Stored items
┄┄┄┄┄┄

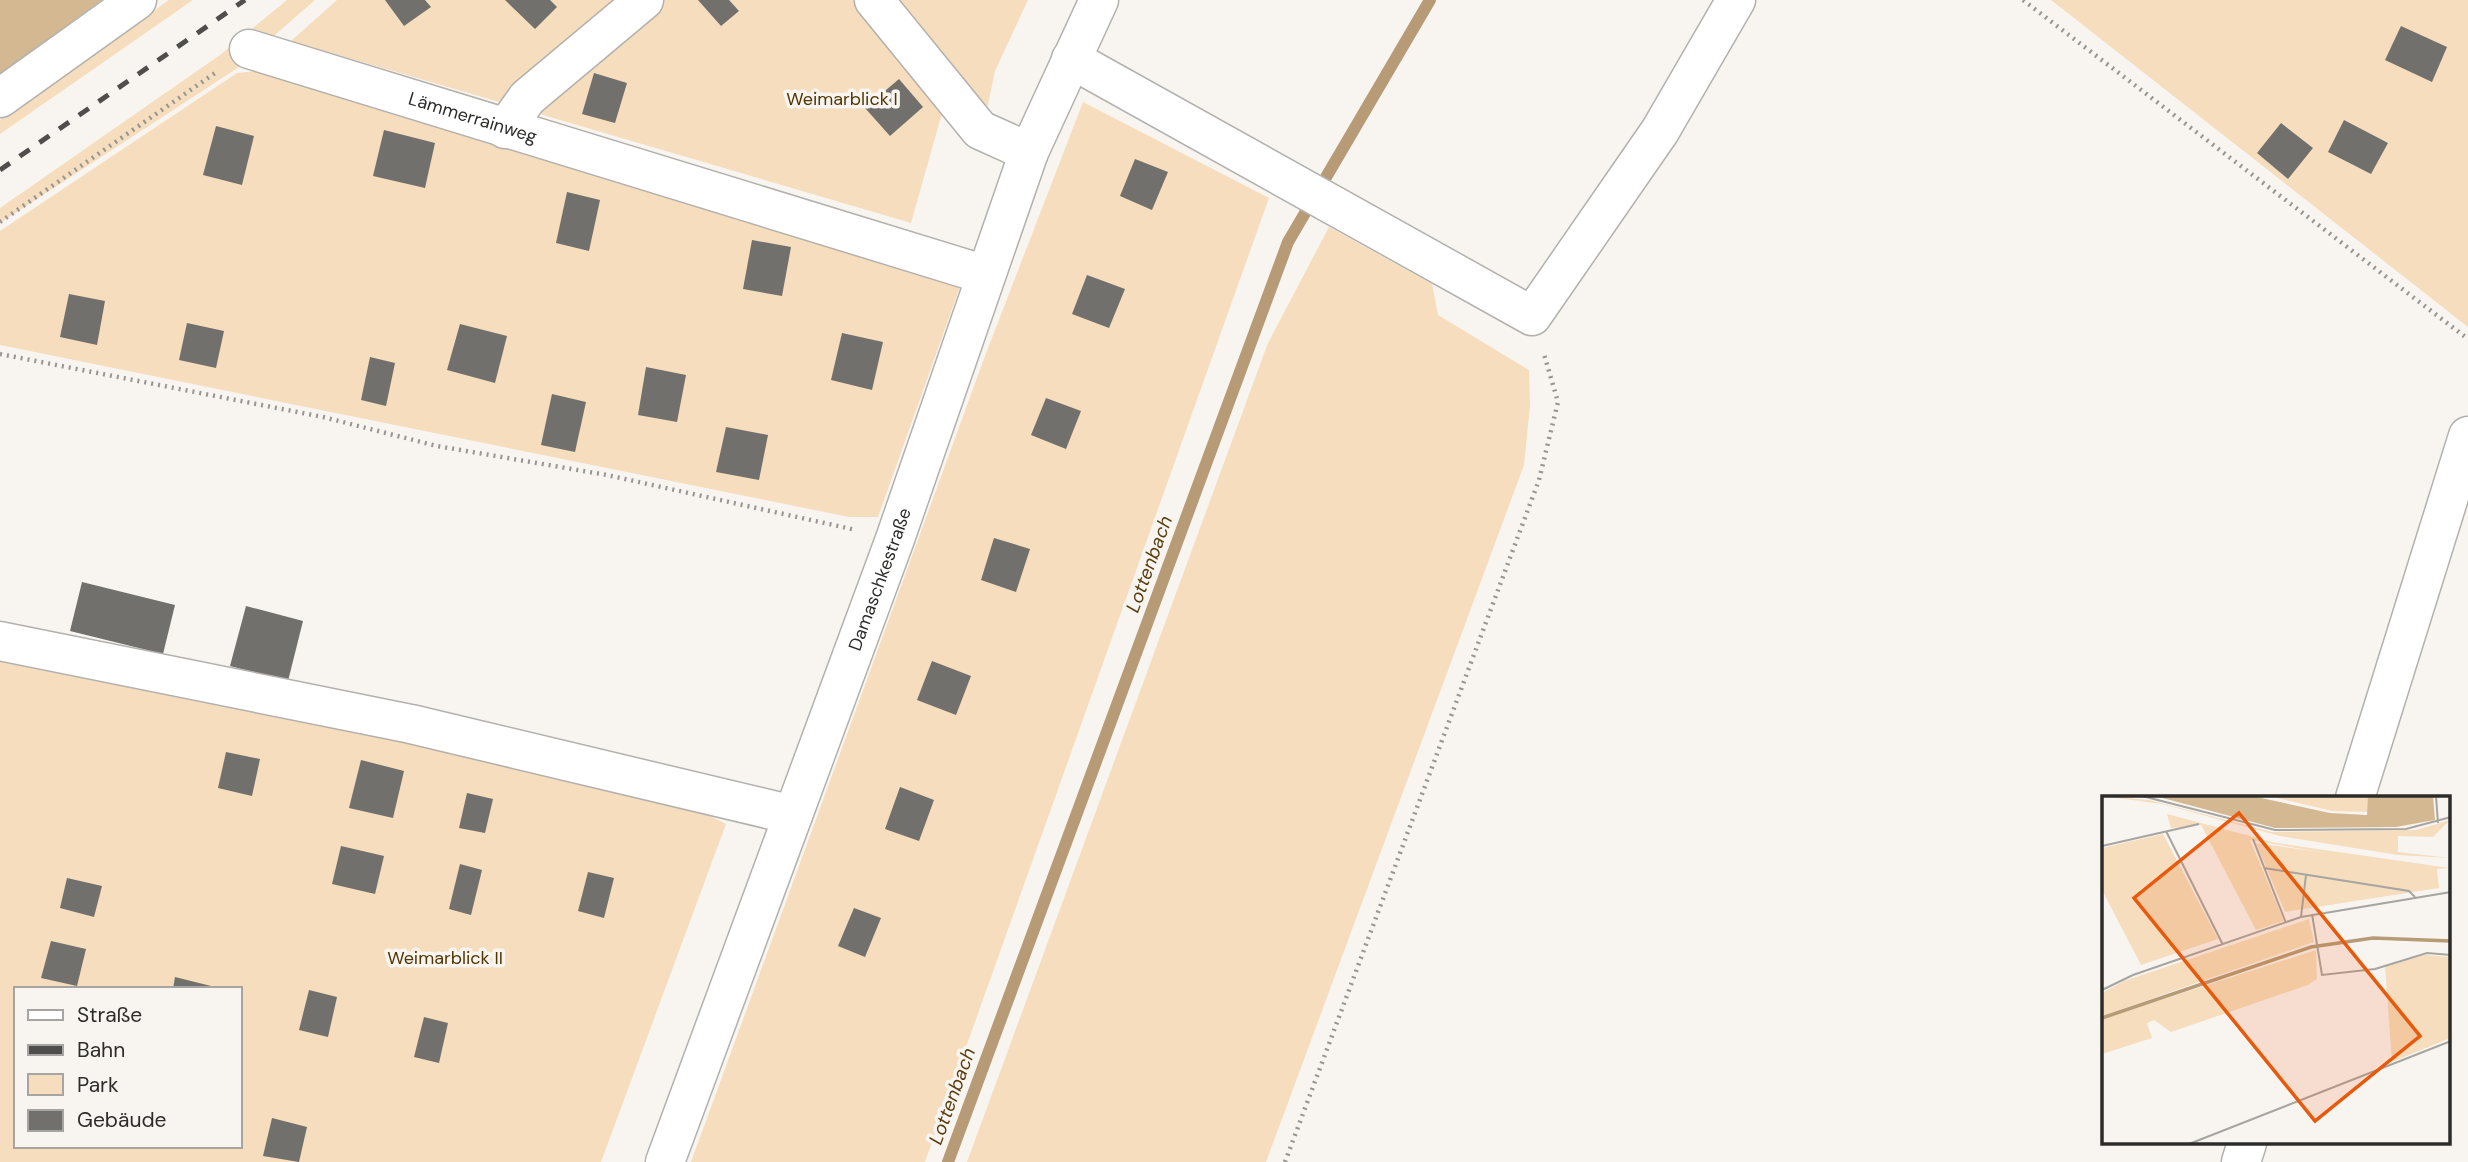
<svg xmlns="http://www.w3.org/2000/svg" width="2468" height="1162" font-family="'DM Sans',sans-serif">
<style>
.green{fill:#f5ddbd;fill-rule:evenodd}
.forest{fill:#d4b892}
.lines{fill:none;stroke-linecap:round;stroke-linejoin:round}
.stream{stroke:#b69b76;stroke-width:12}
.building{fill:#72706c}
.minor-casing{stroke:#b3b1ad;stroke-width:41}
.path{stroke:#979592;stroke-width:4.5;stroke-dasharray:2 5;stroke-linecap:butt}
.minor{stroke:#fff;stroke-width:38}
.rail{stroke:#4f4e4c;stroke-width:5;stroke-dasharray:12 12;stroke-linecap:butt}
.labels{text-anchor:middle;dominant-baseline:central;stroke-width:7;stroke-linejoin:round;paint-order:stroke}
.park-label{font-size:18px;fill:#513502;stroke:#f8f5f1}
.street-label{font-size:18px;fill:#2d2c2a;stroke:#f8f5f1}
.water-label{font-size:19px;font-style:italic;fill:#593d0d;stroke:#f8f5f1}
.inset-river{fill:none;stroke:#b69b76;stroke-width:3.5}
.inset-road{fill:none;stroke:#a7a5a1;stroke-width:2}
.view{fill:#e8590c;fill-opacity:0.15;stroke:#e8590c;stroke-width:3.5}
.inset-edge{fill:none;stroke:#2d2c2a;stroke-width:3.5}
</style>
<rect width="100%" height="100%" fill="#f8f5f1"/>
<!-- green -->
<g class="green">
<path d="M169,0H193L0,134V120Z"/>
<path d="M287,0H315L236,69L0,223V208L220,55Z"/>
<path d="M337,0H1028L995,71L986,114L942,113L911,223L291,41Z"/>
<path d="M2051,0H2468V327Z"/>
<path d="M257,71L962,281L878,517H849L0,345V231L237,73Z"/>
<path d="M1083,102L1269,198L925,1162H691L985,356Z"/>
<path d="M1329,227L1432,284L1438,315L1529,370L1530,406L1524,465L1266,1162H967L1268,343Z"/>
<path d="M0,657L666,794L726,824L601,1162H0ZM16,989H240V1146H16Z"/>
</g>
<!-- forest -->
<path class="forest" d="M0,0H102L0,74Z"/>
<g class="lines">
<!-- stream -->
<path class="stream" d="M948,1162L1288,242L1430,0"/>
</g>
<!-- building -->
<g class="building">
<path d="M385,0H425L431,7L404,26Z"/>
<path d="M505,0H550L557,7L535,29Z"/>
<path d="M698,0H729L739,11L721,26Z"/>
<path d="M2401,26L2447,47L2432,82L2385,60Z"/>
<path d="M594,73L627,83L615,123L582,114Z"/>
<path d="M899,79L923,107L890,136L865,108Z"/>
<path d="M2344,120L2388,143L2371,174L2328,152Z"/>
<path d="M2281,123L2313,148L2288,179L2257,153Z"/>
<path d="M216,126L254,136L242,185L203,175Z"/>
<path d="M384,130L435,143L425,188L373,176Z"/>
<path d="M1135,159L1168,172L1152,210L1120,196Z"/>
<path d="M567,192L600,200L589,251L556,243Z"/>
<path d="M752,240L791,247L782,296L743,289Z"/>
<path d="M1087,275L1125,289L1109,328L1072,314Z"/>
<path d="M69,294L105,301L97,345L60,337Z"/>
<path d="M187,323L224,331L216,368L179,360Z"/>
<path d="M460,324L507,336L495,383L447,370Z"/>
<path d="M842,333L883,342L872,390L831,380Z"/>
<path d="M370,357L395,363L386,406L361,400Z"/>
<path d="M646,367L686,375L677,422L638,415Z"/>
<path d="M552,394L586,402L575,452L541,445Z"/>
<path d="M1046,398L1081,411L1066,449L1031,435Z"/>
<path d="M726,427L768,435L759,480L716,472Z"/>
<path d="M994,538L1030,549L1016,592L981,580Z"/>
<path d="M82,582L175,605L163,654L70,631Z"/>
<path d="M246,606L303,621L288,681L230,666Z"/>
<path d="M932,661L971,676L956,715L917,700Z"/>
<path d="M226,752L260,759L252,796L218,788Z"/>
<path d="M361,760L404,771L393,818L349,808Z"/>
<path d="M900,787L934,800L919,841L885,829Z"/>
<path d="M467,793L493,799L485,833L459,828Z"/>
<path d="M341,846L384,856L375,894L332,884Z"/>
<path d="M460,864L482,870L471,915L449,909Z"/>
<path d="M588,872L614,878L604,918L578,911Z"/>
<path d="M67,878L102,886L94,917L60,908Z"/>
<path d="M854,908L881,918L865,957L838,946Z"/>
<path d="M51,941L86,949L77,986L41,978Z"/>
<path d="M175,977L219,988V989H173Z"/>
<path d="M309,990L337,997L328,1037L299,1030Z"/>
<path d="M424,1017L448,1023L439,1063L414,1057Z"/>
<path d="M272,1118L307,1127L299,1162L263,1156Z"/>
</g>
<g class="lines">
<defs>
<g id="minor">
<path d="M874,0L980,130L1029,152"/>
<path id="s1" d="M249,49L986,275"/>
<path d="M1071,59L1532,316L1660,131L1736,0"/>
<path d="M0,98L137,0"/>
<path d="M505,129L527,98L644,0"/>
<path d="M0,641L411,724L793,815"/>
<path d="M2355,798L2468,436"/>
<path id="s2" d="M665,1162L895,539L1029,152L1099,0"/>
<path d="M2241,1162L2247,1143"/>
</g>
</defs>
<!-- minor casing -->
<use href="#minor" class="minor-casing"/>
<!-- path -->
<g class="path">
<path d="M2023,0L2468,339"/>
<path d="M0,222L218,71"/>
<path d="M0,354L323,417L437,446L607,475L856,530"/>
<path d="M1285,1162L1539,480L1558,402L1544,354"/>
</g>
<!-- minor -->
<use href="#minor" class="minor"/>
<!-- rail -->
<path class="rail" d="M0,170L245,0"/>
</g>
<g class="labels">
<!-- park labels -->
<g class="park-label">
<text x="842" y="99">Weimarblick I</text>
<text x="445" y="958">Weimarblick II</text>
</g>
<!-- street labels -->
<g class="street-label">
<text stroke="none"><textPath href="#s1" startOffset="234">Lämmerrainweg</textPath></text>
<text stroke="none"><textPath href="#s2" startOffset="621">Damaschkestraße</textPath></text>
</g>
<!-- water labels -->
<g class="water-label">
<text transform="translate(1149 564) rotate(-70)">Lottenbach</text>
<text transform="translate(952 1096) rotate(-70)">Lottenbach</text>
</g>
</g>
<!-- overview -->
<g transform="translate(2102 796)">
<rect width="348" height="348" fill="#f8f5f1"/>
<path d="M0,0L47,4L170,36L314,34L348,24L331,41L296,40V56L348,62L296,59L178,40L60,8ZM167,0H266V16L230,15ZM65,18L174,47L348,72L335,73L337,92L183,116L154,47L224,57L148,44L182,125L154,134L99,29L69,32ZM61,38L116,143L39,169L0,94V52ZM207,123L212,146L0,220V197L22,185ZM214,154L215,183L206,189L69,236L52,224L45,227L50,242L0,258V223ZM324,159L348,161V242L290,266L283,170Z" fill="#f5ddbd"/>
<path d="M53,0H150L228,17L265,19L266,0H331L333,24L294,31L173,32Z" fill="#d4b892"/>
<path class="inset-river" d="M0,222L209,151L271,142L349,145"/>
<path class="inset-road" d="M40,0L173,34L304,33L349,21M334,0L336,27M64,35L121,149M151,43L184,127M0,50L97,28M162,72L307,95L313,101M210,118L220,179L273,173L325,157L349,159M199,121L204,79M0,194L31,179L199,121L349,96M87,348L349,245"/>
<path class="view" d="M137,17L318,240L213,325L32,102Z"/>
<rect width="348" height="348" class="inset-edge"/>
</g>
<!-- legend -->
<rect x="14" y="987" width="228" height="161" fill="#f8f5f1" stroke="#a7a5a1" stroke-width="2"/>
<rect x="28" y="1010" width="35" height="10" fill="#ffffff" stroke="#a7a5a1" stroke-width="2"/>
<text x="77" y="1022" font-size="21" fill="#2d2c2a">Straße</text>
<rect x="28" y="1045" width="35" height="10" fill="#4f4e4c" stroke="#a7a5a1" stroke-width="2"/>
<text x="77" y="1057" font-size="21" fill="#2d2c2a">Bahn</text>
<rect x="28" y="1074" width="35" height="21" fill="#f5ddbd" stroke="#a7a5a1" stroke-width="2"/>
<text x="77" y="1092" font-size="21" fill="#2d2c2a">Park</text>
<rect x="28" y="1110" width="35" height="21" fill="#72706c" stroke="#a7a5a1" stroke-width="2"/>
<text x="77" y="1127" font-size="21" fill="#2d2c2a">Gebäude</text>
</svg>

┄┄┄┄┄┄

Report, for the data above, every line in which the string "casing" appears.

.minor-casing{stroke:#b3b1ad;stroke-width:41}
<!-- minor casing -->
<use href="#minor" class="minor-casing"/>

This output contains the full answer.